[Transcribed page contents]
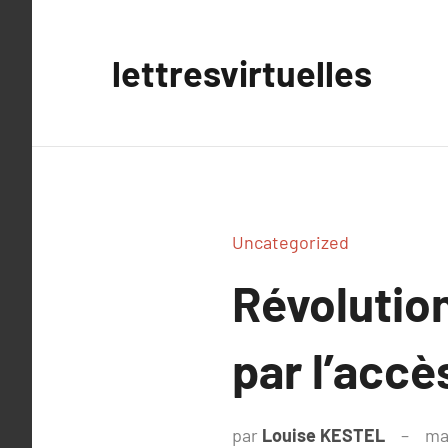
Aller
au
lettresvirtuelles
contenu
Uncategorized
Révolutio
par l’accè
par
Louise KESTEL
ma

Task requirements |
Output every entry verbatim. Pictures do not belong in the copy.

Response for this exercise |
Aller
au
lettresvirtuelles
contenu
Uncategorized
Révolutio
par l’accè
par
Louise KESTEL
ma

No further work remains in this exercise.